Representing the latest in a series of significant labor law developments in an already busy month of June, the United States Supreme Court declined to review the Fifth Circuit’s controversial, pro-union decision in Macy’s v. NLRB this Monday. The high court’s decision not to weigh in on the closely-watched case stands as a decidedly unwelcome development for employers, as Supreme Court review would have presented an opportunity to overturn the National Labor Relation Board’s (“NLRB” or “Board”) now-infamous 2011 Specialty Healthcare decision, which approved union organizing of so-called “micro-units.”
Prior to Specialty Healthcare, decades of established precedent held that when a union sought to organize a workforce, the bargaining unit to be represented must include those employees sharing a “community of interest.” Typically, this resulted in all-inclusive “wall to wall” units of all production and maintenance employees working at an employer’s location in a manufacturing environment or all sales/service employees at a particular location in a retail or service business. Specialty Healthcare represented a drastic departure from this standard, altering the test so that any “readily identifiable group sharing a community of interest” could serve as an appropriate unit, even if other employees also shared a community of interest with the group targeted by the union. The NLRB would only require the inclusion of such other employees if the employer met a heavy burden of showing the other employees outside of the petitioned-for unit share an “overwhelming community of interest” with the included workers.
In effect, Specialty Healthcare enabled the organizing of “micro-units” of employees, allowing a union to gain a foothold into an employer’s facility by organizing a small group of workers (undoubtedly, a select group of workers known to be friendly to the union). Naturally, once a foothold into the workforce is established, the union can strategically work to unionize the rest of the workforce from inside the four walls of the employer’s facility.
The facts underlying Macy’s serve as a textbook example of Specialty Healthcare’s troubling impact on employers and employees who wish to remain union-free. In 2011, a local chapter of the United Food and Commercial Workers’ Union (“UFCW”) sought to organize all sales people working at a Macy’s department store in Saugus, MA. A majority of the traditional unit (consisting of all the store’s sales employees) voted against representation, and remained union-free.
Undeterred by the employees’ choice against union representation, the UFCW returned in 2014. Now armed with the Board’s authorization of micro-units as set forth in Specialty Healthcare, the UFCW strategically chose to include only the store’s 41 cosmetic and fragrances employees (the “C & F employees”) in its petitioned-for unit. The UFCW’s cherry-picked unit presented a prime opportunity for the Union to gain access to the store by focusing on an employee base in which it had known support. With the deck stacked against the employer, the UFCW won the 2014 election.
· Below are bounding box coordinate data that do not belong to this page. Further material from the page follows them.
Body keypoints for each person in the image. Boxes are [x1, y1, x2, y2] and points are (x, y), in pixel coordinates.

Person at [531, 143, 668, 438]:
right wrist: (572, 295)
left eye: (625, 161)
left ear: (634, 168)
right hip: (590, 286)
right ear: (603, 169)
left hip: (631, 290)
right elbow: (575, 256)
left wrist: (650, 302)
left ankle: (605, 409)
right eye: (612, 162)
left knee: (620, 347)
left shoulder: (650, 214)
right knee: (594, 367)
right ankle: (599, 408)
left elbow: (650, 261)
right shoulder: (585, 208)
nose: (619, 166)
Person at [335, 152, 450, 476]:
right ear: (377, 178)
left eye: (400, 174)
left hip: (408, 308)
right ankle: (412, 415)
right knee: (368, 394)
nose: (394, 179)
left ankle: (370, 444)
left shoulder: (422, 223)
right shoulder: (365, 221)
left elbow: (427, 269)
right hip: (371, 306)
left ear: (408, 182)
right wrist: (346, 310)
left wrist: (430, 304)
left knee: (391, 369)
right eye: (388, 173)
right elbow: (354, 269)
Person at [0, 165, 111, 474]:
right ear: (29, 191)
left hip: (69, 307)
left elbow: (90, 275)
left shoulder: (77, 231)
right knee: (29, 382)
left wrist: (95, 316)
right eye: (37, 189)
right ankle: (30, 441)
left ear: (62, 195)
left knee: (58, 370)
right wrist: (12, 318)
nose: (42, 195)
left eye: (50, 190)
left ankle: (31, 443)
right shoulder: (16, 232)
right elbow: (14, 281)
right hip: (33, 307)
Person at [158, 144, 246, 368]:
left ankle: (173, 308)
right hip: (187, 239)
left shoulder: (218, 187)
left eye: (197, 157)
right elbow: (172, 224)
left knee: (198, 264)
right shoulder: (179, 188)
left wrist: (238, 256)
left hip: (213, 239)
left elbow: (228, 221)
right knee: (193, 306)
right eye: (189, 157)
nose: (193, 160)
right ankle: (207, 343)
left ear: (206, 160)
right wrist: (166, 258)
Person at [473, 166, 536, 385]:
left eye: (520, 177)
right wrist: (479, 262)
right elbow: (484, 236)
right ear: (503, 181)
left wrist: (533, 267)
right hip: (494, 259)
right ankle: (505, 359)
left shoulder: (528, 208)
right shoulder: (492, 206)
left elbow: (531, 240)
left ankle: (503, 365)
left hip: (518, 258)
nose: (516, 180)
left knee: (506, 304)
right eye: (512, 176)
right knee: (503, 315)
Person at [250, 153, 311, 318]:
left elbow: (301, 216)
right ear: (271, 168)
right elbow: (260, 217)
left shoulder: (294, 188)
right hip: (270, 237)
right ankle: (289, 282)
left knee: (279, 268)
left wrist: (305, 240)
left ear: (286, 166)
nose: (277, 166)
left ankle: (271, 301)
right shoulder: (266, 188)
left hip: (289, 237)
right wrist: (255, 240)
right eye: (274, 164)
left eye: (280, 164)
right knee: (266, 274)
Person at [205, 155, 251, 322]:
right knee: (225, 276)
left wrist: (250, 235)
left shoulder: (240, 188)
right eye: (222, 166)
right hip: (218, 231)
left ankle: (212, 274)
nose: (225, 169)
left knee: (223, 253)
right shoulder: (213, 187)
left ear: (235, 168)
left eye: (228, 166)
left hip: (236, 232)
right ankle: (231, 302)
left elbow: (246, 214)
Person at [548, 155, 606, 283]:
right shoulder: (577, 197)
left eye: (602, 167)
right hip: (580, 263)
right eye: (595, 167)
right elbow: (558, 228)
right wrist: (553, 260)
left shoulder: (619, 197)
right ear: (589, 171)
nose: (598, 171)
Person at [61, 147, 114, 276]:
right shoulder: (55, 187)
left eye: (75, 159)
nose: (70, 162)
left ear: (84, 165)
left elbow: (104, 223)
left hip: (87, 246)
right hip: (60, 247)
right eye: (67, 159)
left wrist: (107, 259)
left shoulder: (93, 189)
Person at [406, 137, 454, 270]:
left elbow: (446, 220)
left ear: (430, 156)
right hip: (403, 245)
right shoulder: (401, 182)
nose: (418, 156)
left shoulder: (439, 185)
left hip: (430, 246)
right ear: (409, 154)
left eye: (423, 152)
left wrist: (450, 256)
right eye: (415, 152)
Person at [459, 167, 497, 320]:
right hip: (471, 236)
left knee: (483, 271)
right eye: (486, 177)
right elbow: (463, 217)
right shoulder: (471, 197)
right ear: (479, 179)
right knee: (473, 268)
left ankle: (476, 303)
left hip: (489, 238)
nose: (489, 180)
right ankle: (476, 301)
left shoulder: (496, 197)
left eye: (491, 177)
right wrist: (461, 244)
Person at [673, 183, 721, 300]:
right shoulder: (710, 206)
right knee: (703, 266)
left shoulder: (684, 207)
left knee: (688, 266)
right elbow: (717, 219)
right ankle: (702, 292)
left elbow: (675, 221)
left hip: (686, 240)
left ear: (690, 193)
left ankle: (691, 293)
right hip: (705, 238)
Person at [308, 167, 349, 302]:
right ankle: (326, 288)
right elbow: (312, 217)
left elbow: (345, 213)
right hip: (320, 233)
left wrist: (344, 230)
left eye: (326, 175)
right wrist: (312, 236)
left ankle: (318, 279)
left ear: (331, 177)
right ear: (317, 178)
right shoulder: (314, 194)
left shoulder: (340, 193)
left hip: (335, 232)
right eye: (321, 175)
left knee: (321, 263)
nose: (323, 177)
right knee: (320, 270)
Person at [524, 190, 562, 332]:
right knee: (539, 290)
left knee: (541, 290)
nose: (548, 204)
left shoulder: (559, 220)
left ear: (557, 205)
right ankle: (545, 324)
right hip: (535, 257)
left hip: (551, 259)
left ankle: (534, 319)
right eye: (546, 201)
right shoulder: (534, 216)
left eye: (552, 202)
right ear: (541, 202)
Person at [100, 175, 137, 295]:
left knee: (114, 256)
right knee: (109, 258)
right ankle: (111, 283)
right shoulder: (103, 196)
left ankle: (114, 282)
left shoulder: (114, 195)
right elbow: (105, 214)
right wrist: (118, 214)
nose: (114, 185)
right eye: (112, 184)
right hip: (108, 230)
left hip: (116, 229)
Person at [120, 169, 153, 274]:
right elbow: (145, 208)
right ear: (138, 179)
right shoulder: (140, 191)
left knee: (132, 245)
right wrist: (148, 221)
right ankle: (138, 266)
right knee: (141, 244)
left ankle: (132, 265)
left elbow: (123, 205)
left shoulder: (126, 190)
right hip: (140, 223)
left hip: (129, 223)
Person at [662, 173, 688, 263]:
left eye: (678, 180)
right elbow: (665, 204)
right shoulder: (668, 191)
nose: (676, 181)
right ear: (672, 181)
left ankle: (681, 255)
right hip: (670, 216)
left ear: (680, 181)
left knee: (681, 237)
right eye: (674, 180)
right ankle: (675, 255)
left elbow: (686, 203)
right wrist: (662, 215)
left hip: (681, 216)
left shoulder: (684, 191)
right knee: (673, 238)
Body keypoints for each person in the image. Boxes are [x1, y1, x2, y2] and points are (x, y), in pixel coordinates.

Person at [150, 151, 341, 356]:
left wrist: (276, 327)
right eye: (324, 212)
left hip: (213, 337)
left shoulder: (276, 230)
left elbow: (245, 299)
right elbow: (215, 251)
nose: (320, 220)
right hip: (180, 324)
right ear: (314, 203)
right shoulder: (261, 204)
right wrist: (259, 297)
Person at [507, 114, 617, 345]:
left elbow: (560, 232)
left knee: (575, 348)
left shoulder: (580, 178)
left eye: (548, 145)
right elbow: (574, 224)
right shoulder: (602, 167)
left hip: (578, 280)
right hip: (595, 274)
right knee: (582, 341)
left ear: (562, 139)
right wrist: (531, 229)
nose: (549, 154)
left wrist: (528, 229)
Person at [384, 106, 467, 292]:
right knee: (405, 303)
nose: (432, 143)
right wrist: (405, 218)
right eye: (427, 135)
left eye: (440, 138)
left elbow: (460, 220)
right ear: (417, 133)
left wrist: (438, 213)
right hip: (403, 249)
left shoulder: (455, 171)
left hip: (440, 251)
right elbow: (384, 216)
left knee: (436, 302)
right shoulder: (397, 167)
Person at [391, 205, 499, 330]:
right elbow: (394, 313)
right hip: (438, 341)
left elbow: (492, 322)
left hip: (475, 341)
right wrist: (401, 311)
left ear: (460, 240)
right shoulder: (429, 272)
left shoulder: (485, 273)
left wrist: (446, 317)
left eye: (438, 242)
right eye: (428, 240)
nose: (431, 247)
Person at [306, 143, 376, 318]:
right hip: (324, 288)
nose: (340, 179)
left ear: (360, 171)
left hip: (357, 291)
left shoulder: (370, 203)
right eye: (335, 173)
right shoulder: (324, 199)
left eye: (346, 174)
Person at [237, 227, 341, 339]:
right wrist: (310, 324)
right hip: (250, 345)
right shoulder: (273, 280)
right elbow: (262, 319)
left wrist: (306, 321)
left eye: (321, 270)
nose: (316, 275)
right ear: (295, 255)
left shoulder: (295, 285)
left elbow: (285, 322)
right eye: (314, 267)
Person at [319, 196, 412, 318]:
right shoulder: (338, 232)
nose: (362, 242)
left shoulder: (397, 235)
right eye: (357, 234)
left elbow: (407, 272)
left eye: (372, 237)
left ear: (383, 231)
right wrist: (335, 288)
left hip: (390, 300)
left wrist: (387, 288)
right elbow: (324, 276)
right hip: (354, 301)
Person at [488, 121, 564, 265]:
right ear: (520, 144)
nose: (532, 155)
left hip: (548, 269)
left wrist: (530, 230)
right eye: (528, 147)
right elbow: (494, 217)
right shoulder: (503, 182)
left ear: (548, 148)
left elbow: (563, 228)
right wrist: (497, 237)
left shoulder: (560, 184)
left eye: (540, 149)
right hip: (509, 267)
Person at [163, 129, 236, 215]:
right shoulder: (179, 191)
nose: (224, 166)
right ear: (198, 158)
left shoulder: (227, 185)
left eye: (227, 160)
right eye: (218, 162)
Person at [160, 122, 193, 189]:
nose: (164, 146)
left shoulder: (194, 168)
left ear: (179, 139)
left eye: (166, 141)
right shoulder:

Macy’s challenged the election, arguing that the cherry-picked unit was inappropriate even under Specialty Healthcare. Macy’s pointed out that the C & F employees were virtually indistinguishable from the other employees working at the store, and in particular those 79 sales employees working in the store’s other departments. Thus, Macy’s argued that the store’s remaining employees shared an overwhelming community of interest with the C & F employees, and must be included in the unit. The Board disagreed with Macy’s and certified the unit, and further found that Macy’s refusal to bargain with the fractional unit constituted an unfair labor practice.
Macy’s sought review of the Board’s determination in the Fifth Circuit Court of Appeals. In so doing, Macy’s placed Specialty Healthcare’s “overwhelming community of interest” test squarely in its sights, advancing a series of arguments as to why the decision runs afoul of the NLRA. The Fifth Circuit’s three-judge panel rejected the employer’s arguments, ultimately finding that the Board did not act in excess of its statutory authority and upheld the Board’s ruling.
After a sharply divided Fifth Circuit denied the store’s request for en banc review by a vote of nine to six, Macy’s petitioned the Supreme Court to hear the case in February 2017. The high-profile nature of the case in addition to an arguable split of authority between the Fifth and Second Circuits prompted many observers to believe the Supreme Court would grant review of the case.
Although Monday’s Supreme Court decision means that Specialty Healthcare and its endorsement of micro-units remains applicable Board precedent for the time being, the decision’s days may still be numbered. Specialty Healthcare was decided by a labor-friendly Board majority appointed by President Barack Obama. The NLRB’s makeup will change shortly, as President Trump nominated Republican Marvin Kaplan to the Board on June 20, and is widely anticipated to name an additional Republican to the Board shortly. It is anticipated that once Kaplan and his soon to be named Republican counterpart are confirmed and seated, the NRLB will act to reconsider Specialty Healthcare.
Any such reconsideration will not, however, be immediate. Once named, confirmed, and seated, any new Republican-majority Board will have to wait for the appropriate case to make its way through the system. Accordingly, even with a new Board, Specialty Healthcare will not be reversed overnight. As Specialty Healthcare remains good law, employers must continue to live with the consequences of micro-units, and be prepared to defend themselves from organizational activity on an uneven playing field. Employers desiring to maintain a union-free environment are reminded of the importance of a well-structured and robust communication plan to deliver the union-free message.